(SUPPLIED DATA)

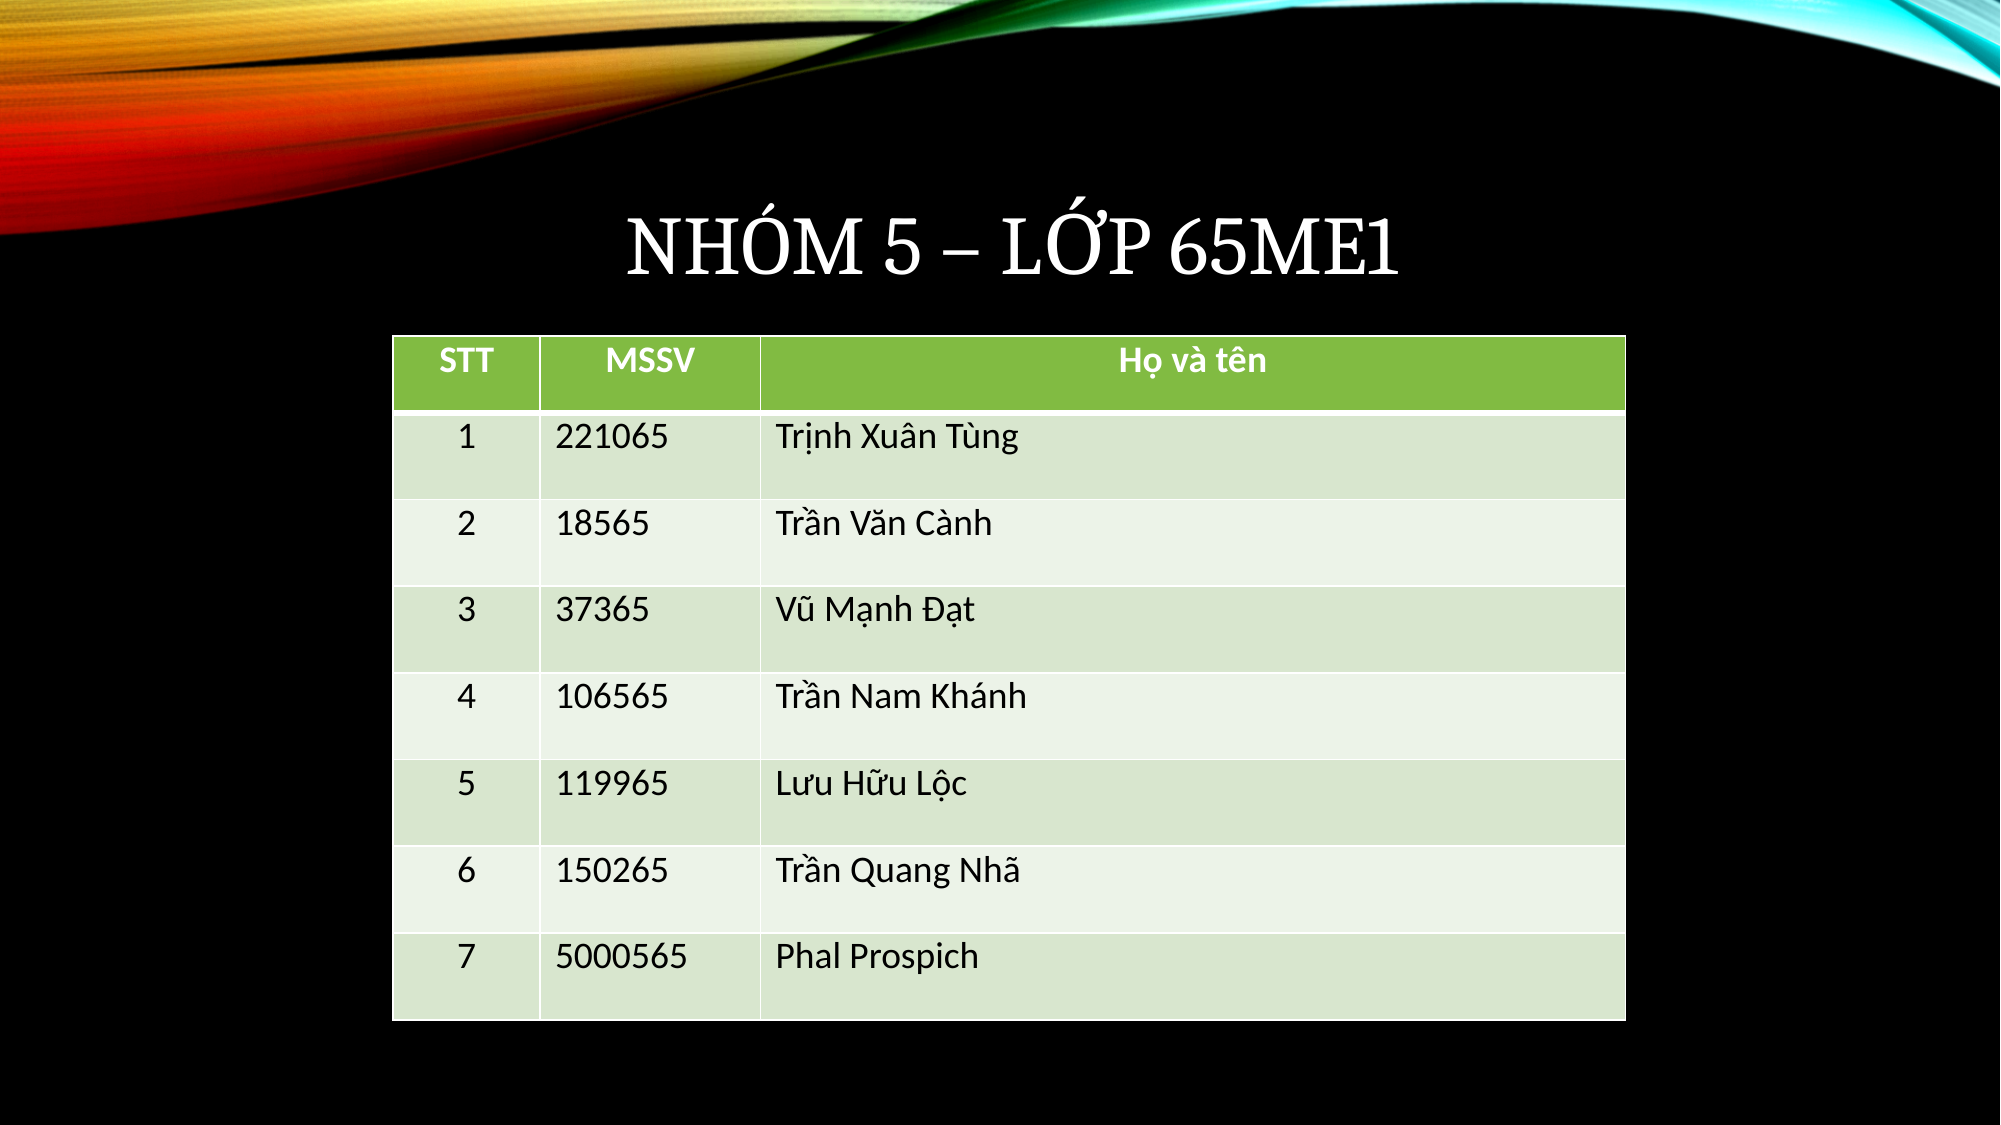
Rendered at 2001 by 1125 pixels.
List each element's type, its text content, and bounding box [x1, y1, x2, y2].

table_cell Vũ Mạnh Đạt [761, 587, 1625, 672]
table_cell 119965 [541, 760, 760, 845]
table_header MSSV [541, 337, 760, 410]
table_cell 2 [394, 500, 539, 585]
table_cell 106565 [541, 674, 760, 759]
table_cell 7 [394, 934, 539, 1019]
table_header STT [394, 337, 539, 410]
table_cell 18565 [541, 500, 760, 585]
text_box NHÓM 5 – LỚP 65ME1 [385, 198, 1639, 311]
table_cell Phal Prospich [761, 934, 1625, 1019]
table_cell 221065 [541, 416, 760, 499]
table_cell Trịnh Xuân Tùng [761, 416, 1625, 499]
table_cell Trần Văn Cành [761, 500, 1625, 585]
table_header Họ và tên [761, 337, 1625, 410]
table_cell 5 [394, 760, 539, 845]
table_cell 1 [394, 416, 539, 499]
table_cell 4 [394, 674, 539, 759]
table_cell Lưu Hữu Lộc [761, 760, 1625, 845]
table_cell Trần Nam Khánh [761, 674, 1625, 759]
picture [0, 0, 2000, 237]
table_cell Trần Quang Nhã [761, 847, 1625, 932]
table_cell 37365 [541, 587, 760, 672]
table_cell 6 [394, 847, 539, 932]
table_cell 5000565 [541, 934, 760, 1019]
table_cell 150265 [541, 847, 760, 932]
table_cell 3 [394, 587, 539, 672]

(End SUPPLIED DATA)

Check each line above for the word "Trần", and copy the lines where it appears.

table_cell Trần Văn Cành [761, 500, 1625, 585]
table_cell Trần Nam Khánh [761, 674, 1625, 759]
table_cell Trần Quang Nhã [761, 847, 1625, 932]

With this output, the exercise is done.